Santé durable : une compatibilité largement admise

Un résultat plus positif concerne l’intégration des enjeux environnementaux dans les soins. À la question de savoir si la sobriété, la réduction des déchets ou l’écoconception sont compatibles avec l’excellence des soins, 79 % des médecins répondent oui, dont 37 % « oui, totalement ». 16 % répondent non et 5 % ne se prononcent pas.

La santé durable n’apparaît donc pas, majoritairement, comme contradictoire avec l’excellence. Elle est perçue comme compatible par près de huit répondants sur dix. Le sondage ne permet pas de dire jusqu’où cette compatibilité se traduit dans les pratiques, mais il montre que l’opposition entre excellence des soins et exigences environnementales n’est pas majoritaire chez les médecins interrogés.

https://www.whatsupdoc-lemag.fr/article/parmi-les-medecins-de-moins-de-40-ans-en-liberal-les-femmes-sont-largement-majoritaires

Une projection très pessimiste à 10-15 ans

Enfin, les répondants se montrent très pessimistes sur l’évolution du système de santé à moyen terme.
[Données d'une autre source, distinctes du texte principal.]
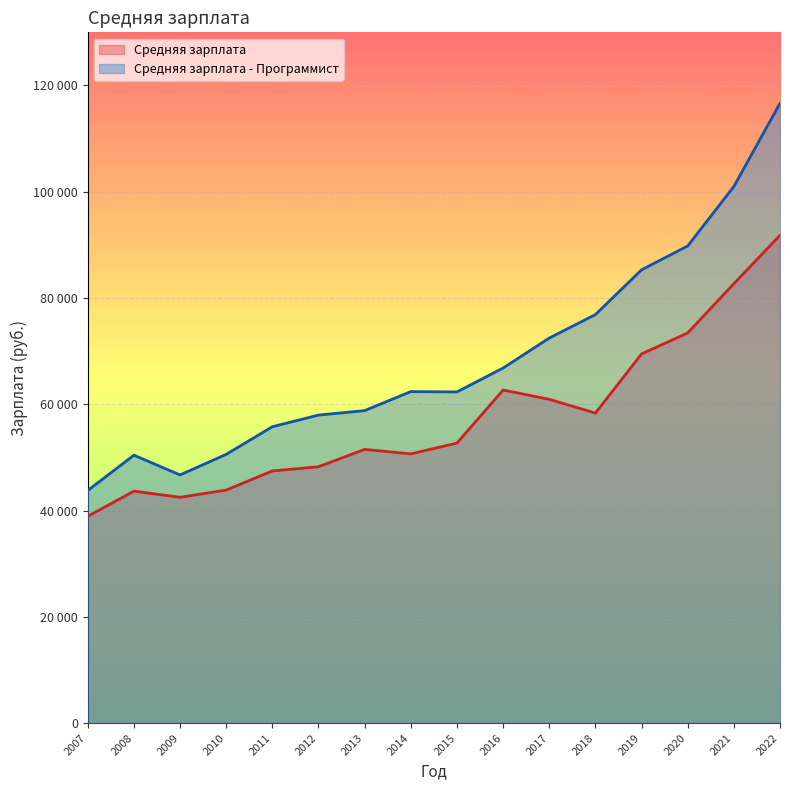

Count the number of categories in the chart.

16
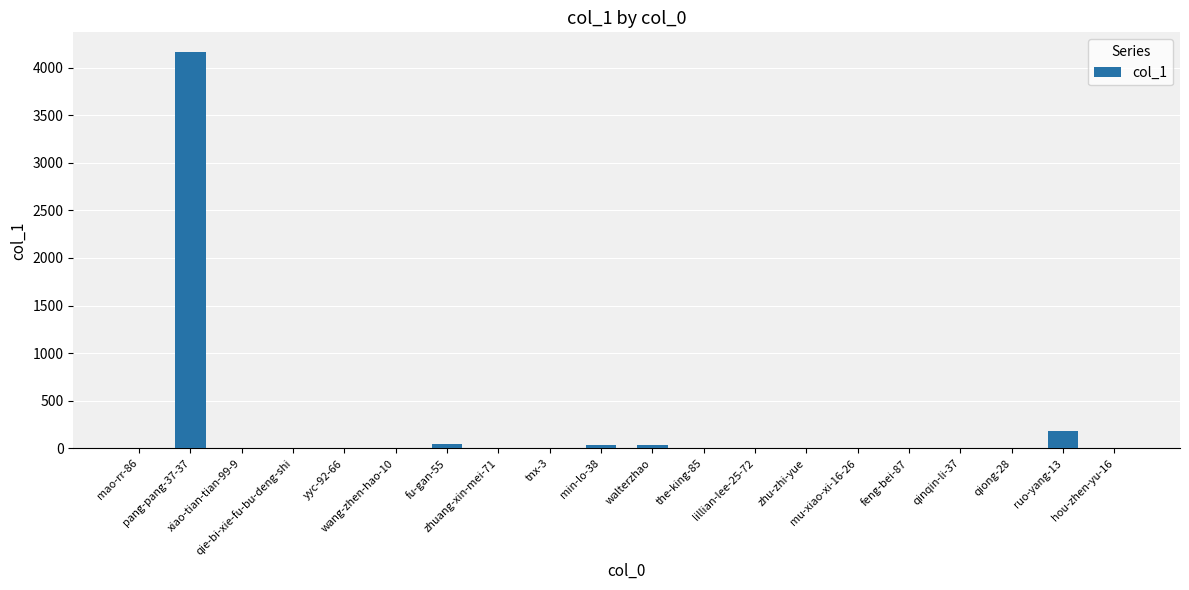

Between fu-gan-55 and zhu-zhi-yue, which is larger?

fu-gan-55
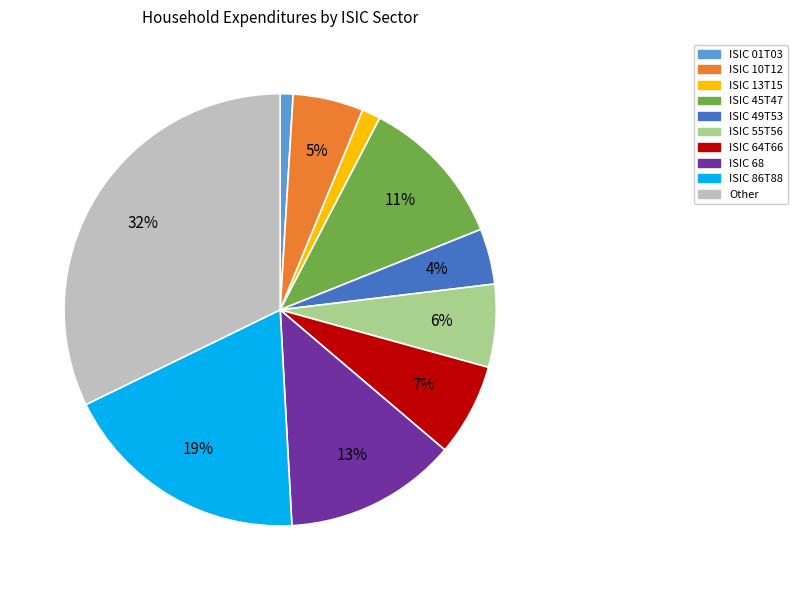

Which has a higher value, Other or ISIC 49T53?

Other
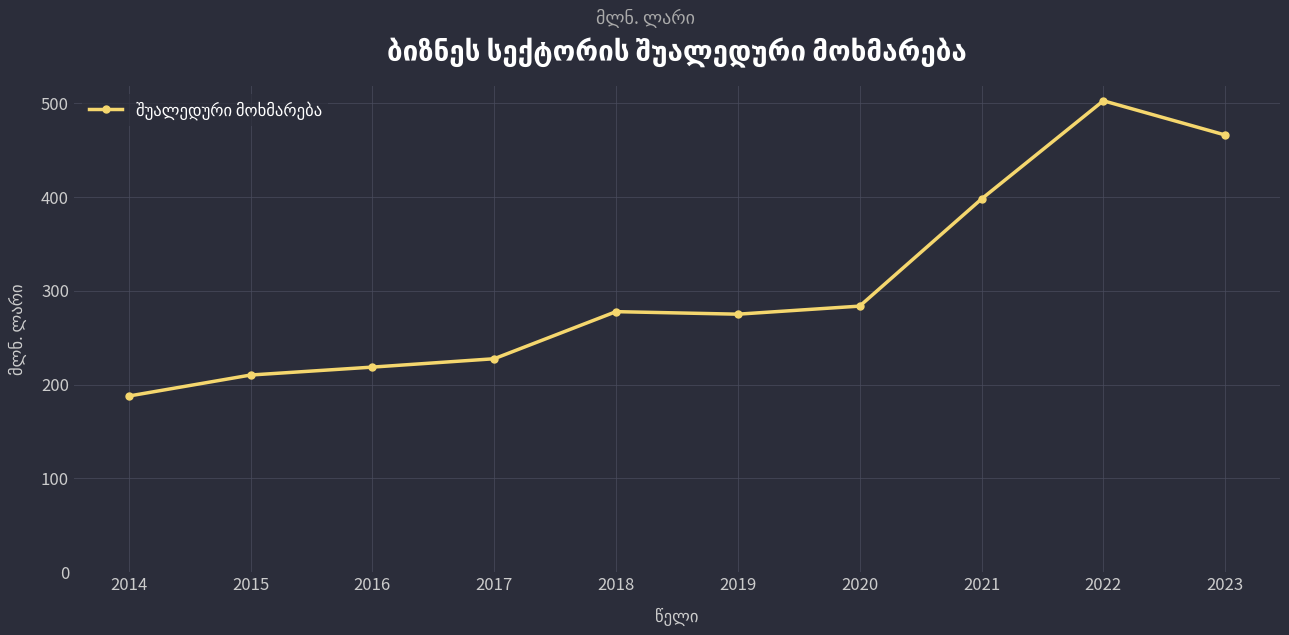

Reading right to left, what are all the values shown in this chart?

2023=466.1	2022=502.6	2021=397.9	2020=283.7	2019=275.1	2018=277.8	2017=227.6	2016=218.7	2015=210.2	2014=187.8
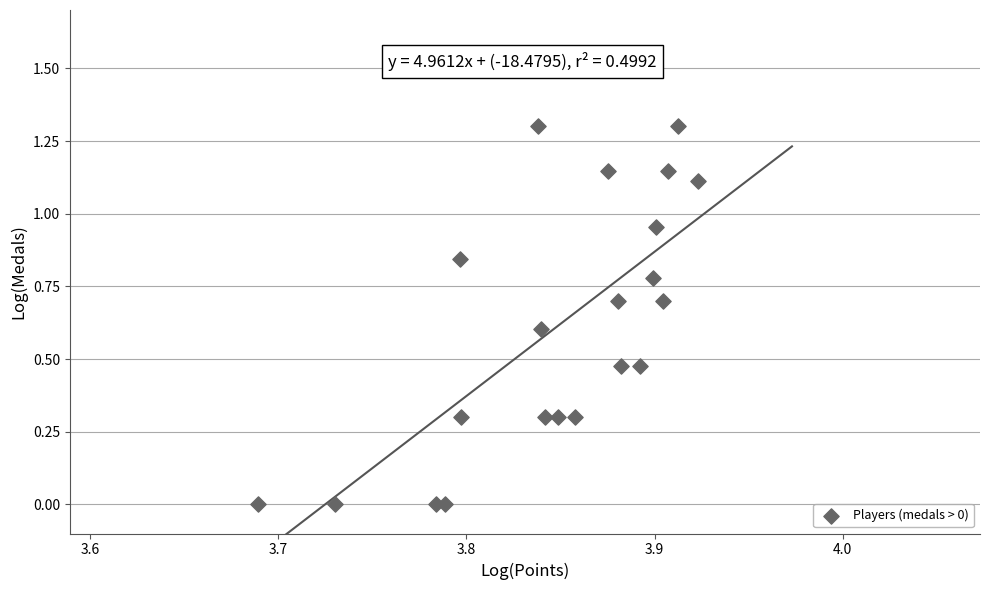

What is the range of Y values (max minus min)?

1.3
À la question « À l’horizon 10-15 ans, pensez-vous que le système de santé français sera en capacité de tenir un engagement d’excellence pour toutes les générations ? », 58 % répondent que non, les tensions vont s’aggraver.

32 % estiment que cela sera possible, mais au prix de transformations profondes. 6 % ne se prononcent pas. Seuls 3 % pensent que le système pourra tenir cet engagement grâce aux évolutions démographiques et organisationnelles en cours.

Ce dernier chiffre est particulièrement faible. Il suggère que les évolutions actuelles ne sont pas perçues comme suffisantes pour garantir l’excellence en santé à moyen terme. Même les répondants les moins pessimistes ne décrivent pas une amélioration spontanée : ils conditionnent la possibilité d’un engagement d’excellence à des transformations profondes.